* **Saved data entries**:
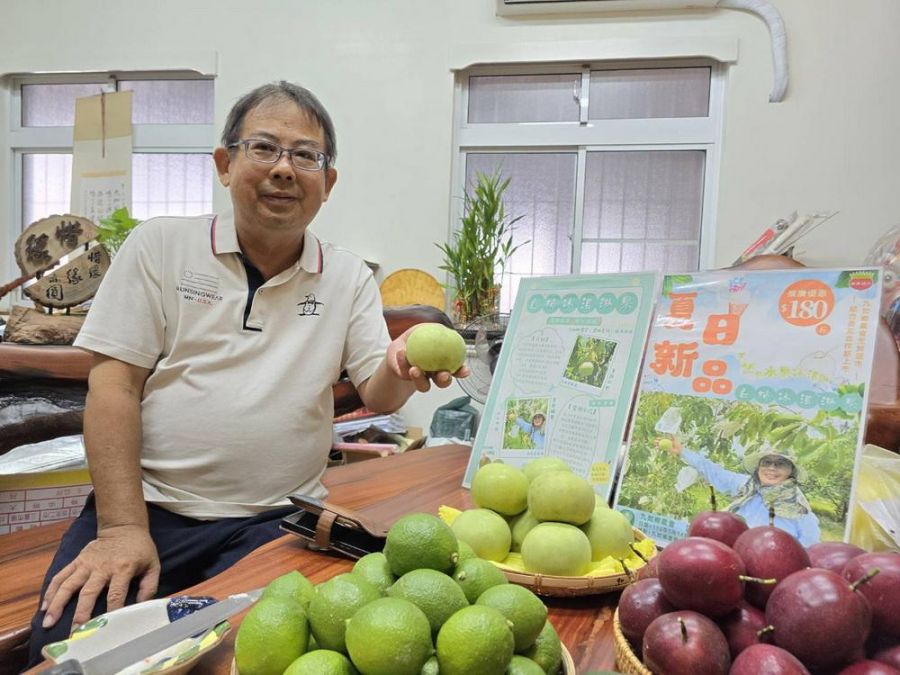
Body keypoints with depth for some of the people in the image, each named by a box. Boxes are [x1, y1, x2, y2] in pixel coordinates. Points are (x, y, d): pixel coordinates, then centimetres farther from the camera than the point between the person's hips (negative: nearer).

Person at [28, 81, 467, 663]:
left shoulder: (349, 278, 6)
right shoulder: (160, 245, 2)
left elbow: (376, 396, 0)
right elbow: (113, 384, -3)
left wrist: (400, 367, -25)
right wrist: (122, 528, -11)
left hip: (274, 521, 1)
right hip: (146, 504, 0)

* * *

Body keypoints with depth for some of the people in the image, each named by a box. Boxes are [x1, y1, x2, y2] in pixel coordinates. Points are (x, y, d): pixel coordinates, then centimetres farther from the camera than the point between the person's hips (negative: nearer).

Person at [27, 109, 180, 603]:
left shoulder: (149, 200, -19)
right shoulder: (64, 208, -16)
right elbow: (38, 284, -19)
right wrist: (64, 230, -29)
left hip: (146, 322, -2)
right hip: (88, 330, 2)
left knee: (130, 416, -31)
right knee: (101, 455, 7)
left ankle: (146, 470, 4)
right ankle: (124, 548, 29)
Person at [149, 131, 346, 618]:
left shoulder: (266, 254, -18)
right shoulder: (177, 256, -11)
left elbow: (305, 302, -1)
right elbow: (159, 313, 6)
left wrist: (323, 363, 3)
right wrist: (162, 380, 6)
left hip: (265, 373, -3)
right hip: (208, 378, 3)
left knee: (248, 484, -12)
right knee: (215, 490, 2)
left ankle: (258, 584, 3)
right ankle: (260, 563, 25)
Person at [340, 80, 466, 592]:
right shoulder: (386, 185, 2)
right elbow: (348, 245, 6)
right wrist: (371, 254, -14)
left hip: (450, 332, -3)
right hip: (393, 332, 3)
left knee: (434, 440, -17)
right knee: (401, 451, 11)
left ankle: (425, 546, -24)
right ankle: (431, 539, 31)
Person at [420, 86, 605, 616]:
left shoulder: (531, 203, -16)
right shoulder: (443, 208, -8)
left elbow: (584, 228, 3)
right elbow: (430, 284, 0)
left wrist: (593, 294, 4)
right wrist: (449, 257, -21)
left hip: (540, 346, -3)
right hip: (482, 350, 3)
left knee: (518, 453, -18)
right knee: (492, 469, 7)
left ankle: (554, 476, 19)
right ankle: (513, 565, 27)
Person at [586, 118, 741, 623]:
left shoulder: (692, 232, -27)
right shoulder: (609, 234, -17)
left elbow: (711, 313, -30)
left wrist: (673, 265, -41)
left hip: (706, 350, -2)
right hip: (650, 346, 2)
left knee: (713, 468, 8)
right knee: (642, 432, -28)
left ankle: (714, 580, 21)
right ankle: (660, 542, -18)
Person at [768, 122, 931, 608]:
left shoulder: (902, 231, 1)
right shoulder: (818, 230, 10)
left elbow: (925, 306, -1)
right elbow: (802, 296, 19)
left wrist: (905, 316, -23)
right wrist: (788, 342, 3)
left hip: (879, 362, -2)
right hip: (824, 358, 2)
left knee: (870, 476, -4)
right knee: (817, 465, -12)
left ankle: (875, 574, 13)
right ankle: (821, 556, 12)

--

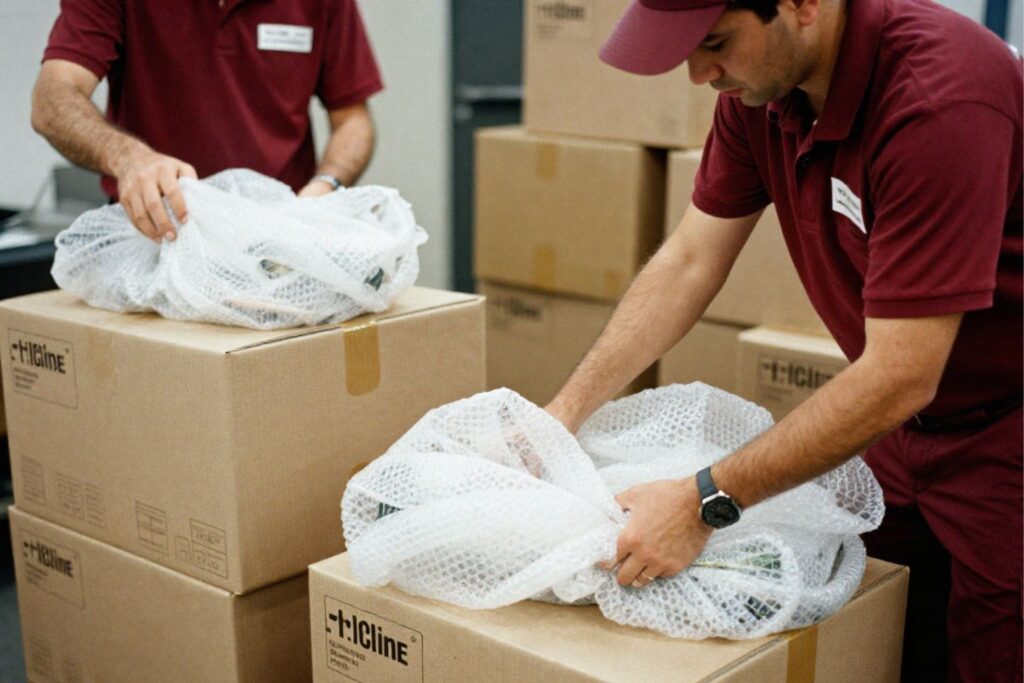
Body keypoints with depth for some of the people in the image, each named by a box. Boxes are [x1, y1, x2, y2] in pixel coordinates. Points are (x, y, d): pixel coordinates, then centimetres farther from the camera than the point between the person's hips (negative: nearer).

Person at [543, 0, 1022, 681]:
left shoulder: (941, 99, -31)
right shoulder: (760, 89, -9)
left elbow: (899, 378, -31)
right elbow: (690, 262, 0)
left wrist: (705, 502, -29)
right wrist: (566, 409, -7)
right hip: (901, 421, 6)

* **Your assignment**: Please edit the rows from the line with "left ankle: (714, 580, 21)" to the line with "left ankle: (875, 574, 13)" by changing "Person at" to "Figure at", leaving all else unchanged, and return only those lines.

* **Task answer**:
left ankle: (714, 580, 21)
right ankle: (660, 542, -18)
Figure at [768, 122, 931, 608]:
left shoulder: (902, 231, 1)
right shoulder: (818, 230, 10)
left elbow: (925, 306, -1)
right elbow: (802, 296, 19)
left wrist: (905, 316, -23)
right wrist: (788, 342, 3)
left hip: (879, 362, -2)
right hip: (824, 358, 2)
left knee: (870, 476, -4)
right knee: (817, 465, -12)
left ankle: (875, 574, 13)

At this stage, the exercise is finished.